Между нами
Выясняем отношения
Хотите спросить, что про вас и ваших детей думал английский тьютор, которому вы платили сто фунтов в час? Фред Шугармен-Уорнер с удовольствием отвечает.
Умирать буду, не забуду. Два месяца я занимался с мальчиком, чья могущественная (не супербогатая, кстати) семья хотела, чтобы он поступил в Итон. Дом у них очень русский, папа охотник. Можете себе вообразить: чучела медведей, головы рыб на стенах, под ногами ковры из каких‑то страшных мертвых животных. Отец — в прошлом военный — говорил сквозь зубы. Он из той категории русских мужчин, что очень любят порассуждать об истории, геополитике и том, что Англия для России есть исконный враг. Однажды ночью мы с ним выпили — это была его идея, и самогон он тоже варил сам. Отец семейства вызвал меня на серьезный разговор, потому что я что‑то сделал не так. Две вещи. Во-первых, я курил. Во-вторых, когда готовил бутерброд, рассыпал соль и бросил себе через левое плечо. (Чтобы прогнать дьявола. Вы, русские, просто боитесь, что в доме случится ссора, а у нас на этот случай имеется хитрое решение. Хитрые решения и service economy — они вообще теперь главные статьи британского экспорта.)
Мой уровень русского, как я сейчас догадываюсь, был ужасен. Я не понимал, когда говорили «ни пуха ни пера». Алкоголь той ночью тоже не шел на пользу моим «жи‑ши». Но главное я услышал — отец не хотел, чтобы я делал «очень английские вещи». Не в его доме. Еще мне не следовало слишком сильно влиять на его сына. Папе будет очень тяжело, если мальчик в Итоне заразится «английской чувствительностью». У русских родителей имеется сильное ощущение национальной идентичности, и ребенку никак нельзя вырасти без него.
Первого в своей жизни русского я встретил в 2003 году в школе Winchester. Ничего про него не могу вспомнить. Наверное, он играл в футбол и компьютерные игры. Ближе к выпуску русских было уже четыре-пять. Один, Илья, был невероятно способным, а потому не пользовался бешеной популярностью. Отличники вообще редко бывают популярными, им самим этого не хочется. Сейчас русских детей гораздо больше. Как и китайских, кстати. Хорошая школа разведет ребят из одной страны по разным спальням, повесит в столовой объявление No Mandarin to be spoke in the meal times, но они же все равно друг друга найдут. Не вижу в этом проблемы.
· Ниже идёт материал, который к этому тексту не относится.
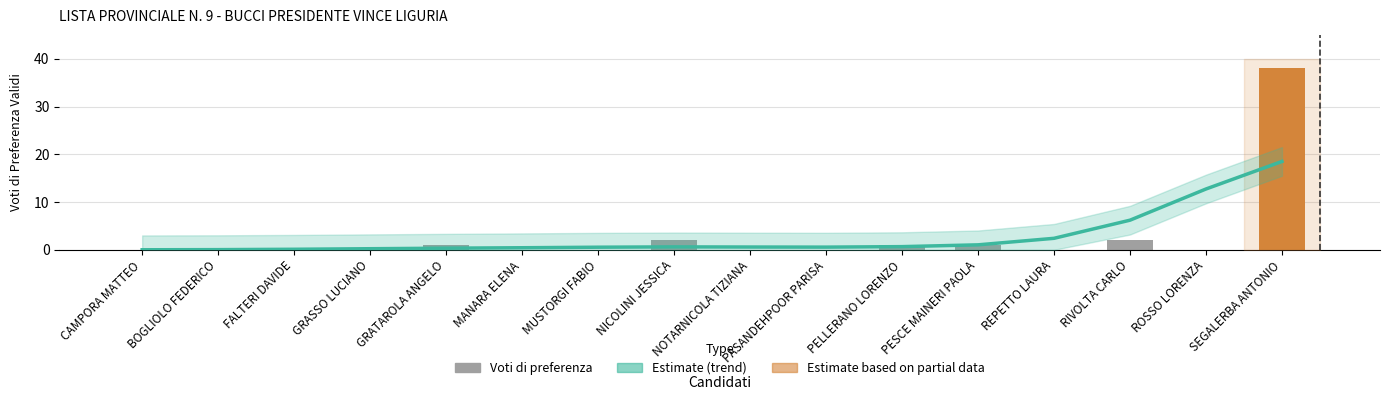

What is the sum of the Estimate (trend) values at NOTARNICOLA TIZIANA and PASANDEHPOOR PARISA?

1.1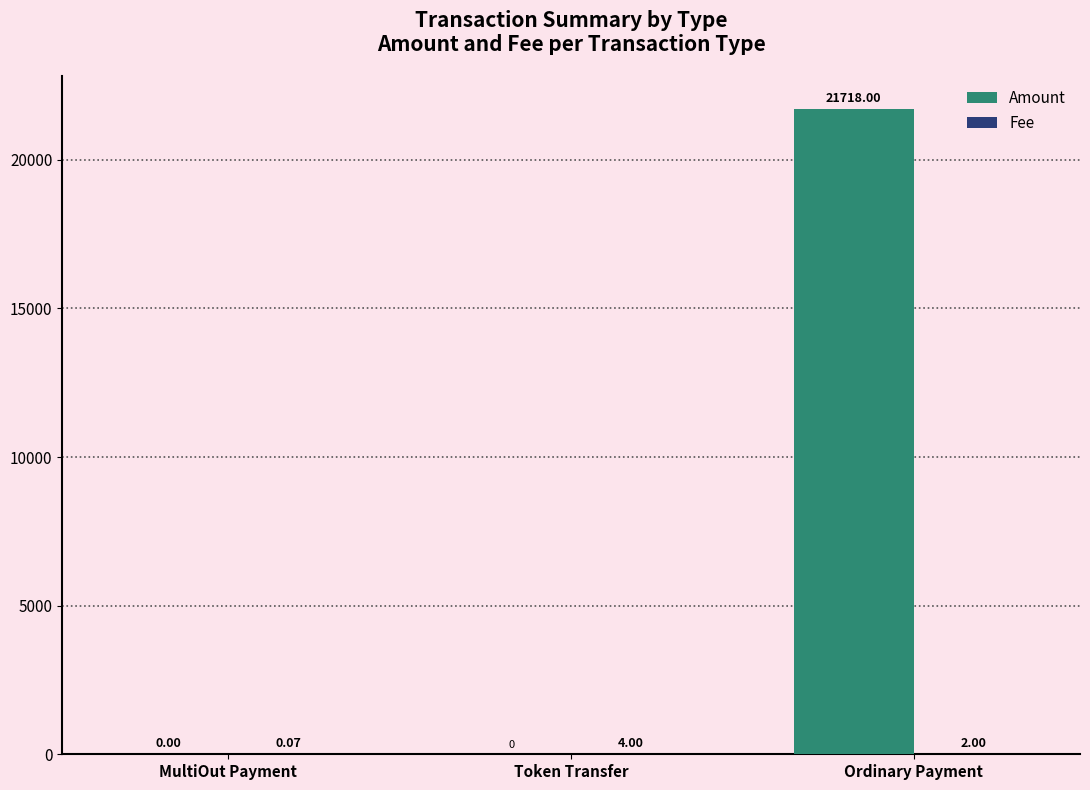

What is the spread (max minus min) of values at Token Transfer?

4.0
Чтобы ребенку было комфортно в английской школе, не надо делать из него English English. Это глупо. Пусть гордится годами своей жизни до школы — они дают уверенность в себе, без которой ему будет трудно влиться в коллектив. Дразнить там могут начать любого: станут прощупывать, и как только найдут слово, на которое ребенок обидится, приклеят к нему намертво. Если у тебя веснушки, то до выпускного быть тебе freckles. Если ты рыжий — рыжие больше всего страдают, — будешь ginger. А русский — не проблема, если, конечно, в нем достаточно самоуверенности по данному вопросу.
После того разговора с охотником я уяснил: русским не нужен ментор. Только тьютор — чтобы проверял уроки и ускорял прогресс. В России я вхожу в чужую культуру, и совсем не на тех же условиях, с какими конкистадоры входили в Мексику. Тьютор в русской семье — это нечто среднее между гостем и слугой, которому очень хорошо платят за то, что он делает приятную для себя работу. Особенно летом, где-нибудь на Кап-Ферра, проживая в снятой ему отдельной квартирке.
На отдыхе дети, конечно, расслабляются — экзамены, к которым вы их старательно готовите, будут только зимой или в апреле. Да и мама легко может сказать: «Сегодня урока на будет». Неприятно, но вы думаете: «Да ладно, я в прекрасном месте. Опять же, лето. Опять же, Кап‑Ферра».